Boone’s background and his approach to music contributed to his ability to bridge gaps–gaps between blacks and whites and gaps between popular and classical music. Boone’s thousands of performances from 1879 to 1927 brought blacks and whites into the same concert halls as he played a mixture of popular and classical tunes. A pioneer of ragtime music, Boone was the first performer to give the musical style legitimacy by bringing it to the concert stage.
The mulatto child of a former slave and a Union soldier, Boone was born in Miami, Missouri, in 1864 amid the chaos of the Civil War. At six months he was diagnosed with “brain fever.” Doctors, believing they were performing a lifesaving procedure, removed Boone’s eyes and sewed his eyelids shut.
Despite blindness and poverty, Boone was a fun-loving, cheerful child. Growing up in Warrensburg, Missouri, he played freely with both black and white children, undaunted by racial differences or his own disabilities. He exhibited a keen ear and musical promise early in life; at only five years of age he recruited older boys and formed a band.
Recognizing Boone’s talent, the town’s prominent citizens sent him to the St. Louis School for the Blind. There he excelled at music and amazed his instructors. However, Boone became increasingly unhappy with the school’s treatment of him and he frequently ran away to the tenderloin district of the city, where he first experienced ragtime. As a result of his forays, he was expelled after only two and a half years.
After some harrowing experiences, Boone met John Lange Jr., a benevolent black contractor and philanthropist in Columbia, Missouri.

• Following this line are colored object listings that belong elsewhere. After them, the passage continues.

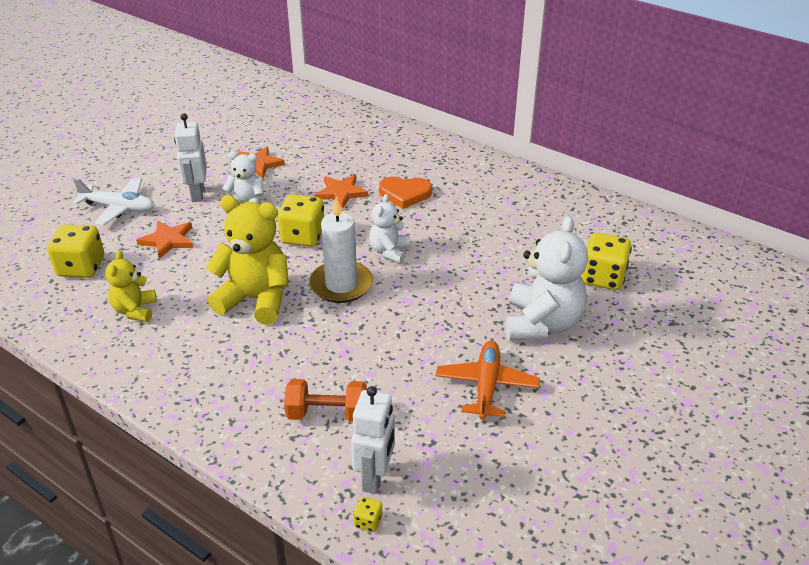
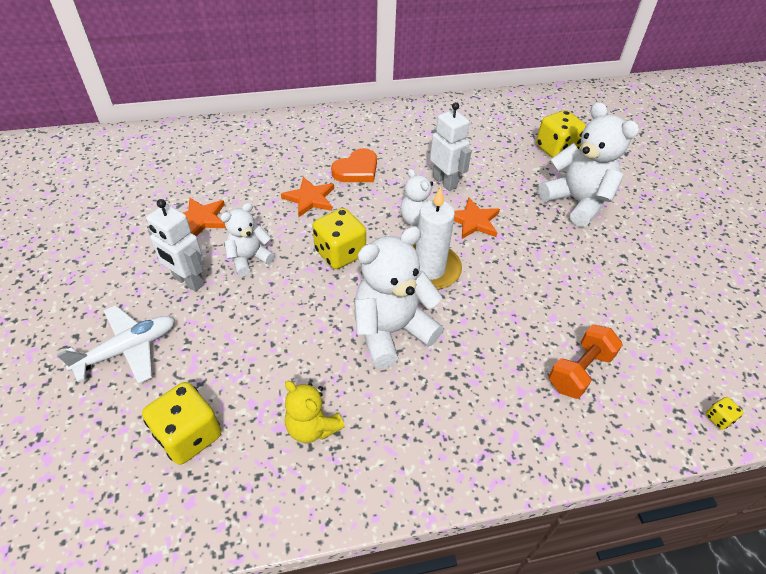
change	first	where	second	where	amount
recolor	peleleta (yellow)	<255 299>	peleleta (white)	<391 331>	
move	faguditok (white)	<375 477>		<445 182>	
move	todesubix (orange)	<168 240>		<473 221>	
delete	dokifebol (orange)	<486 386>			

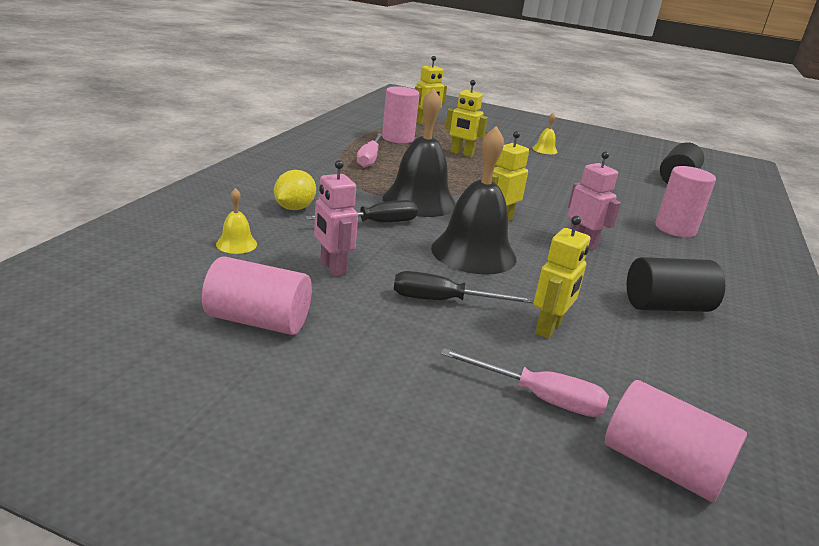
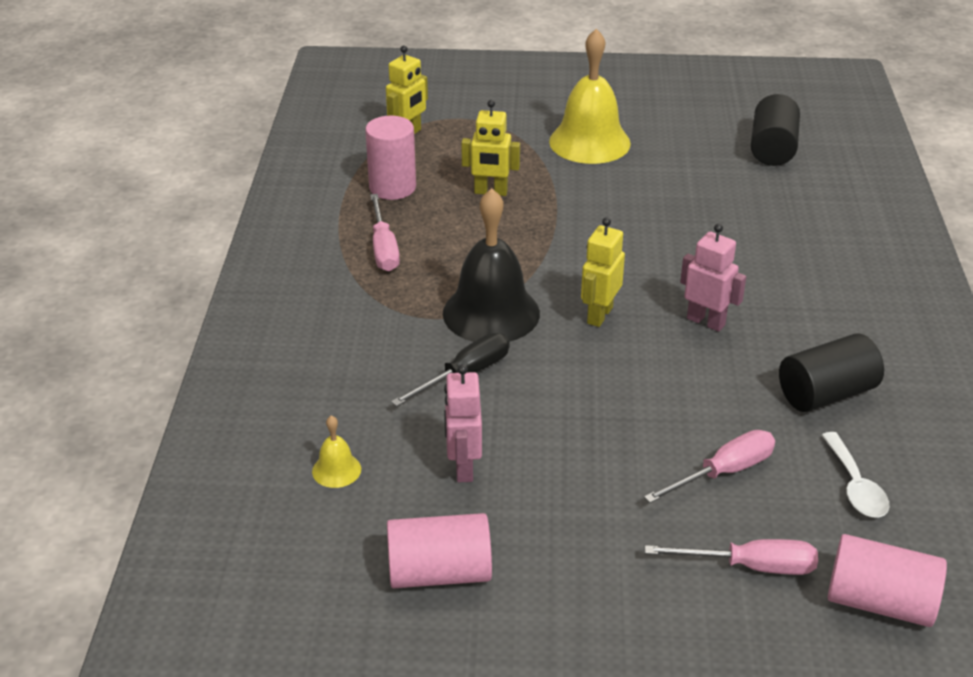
change	first	where	second	where	amount
rotate	faguditok (pink)	<332 268>		<463 467>	45 degrees clockwise
resize	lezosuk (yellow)	<544 150>		<589 142>	x2.28
replace	faguditok (yellow)	<549 328>	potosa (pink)	<723 472>	
insert			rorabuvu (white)	<855 486>	
delete	gutugesel (yellow)	<294 208>			
delete	potosa (black)	<443 301>			
delete	lezosuk (black)	<473 253>			
delete	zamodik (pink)	<675 229>			

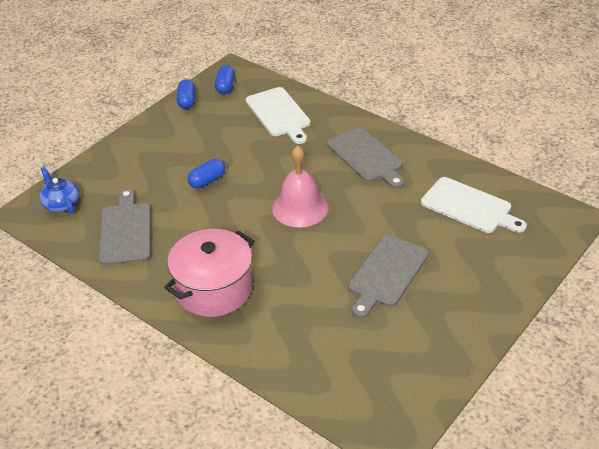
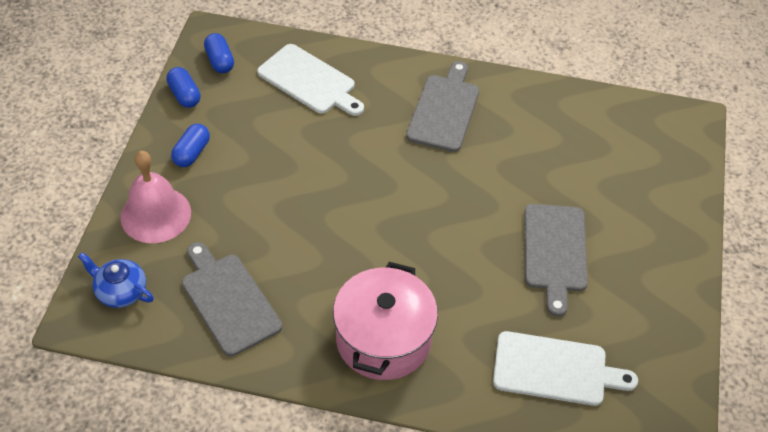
change	first	where	second	where	amount
move	lezosuk (pink)	<300 208>		<155 214>	
move	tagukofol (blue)	<207 181>		<192 153>	
rotate	tusegagon (grey)	<366 157>		<444 110>	105 degrees counterclockwise
move	tusegagon (white)	<469 207>		<555 369>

Boone and Lange began a lifelong friendship, which developed from their partnership in the Blind Boone Concert Company. Although the two experienced hardships and racism, fires and train wrecks, Lange’s guidance and Boone’s talent secured 8,650 concerts in the United States, Canada, and Mexico.
Blind Boone: Missouri’s Ragtime Pioneer offers an engaging and readable account of the personal and professional life of Blind Boone. This book will appeal to the general reader as well as anyone interested in African American studies or music history.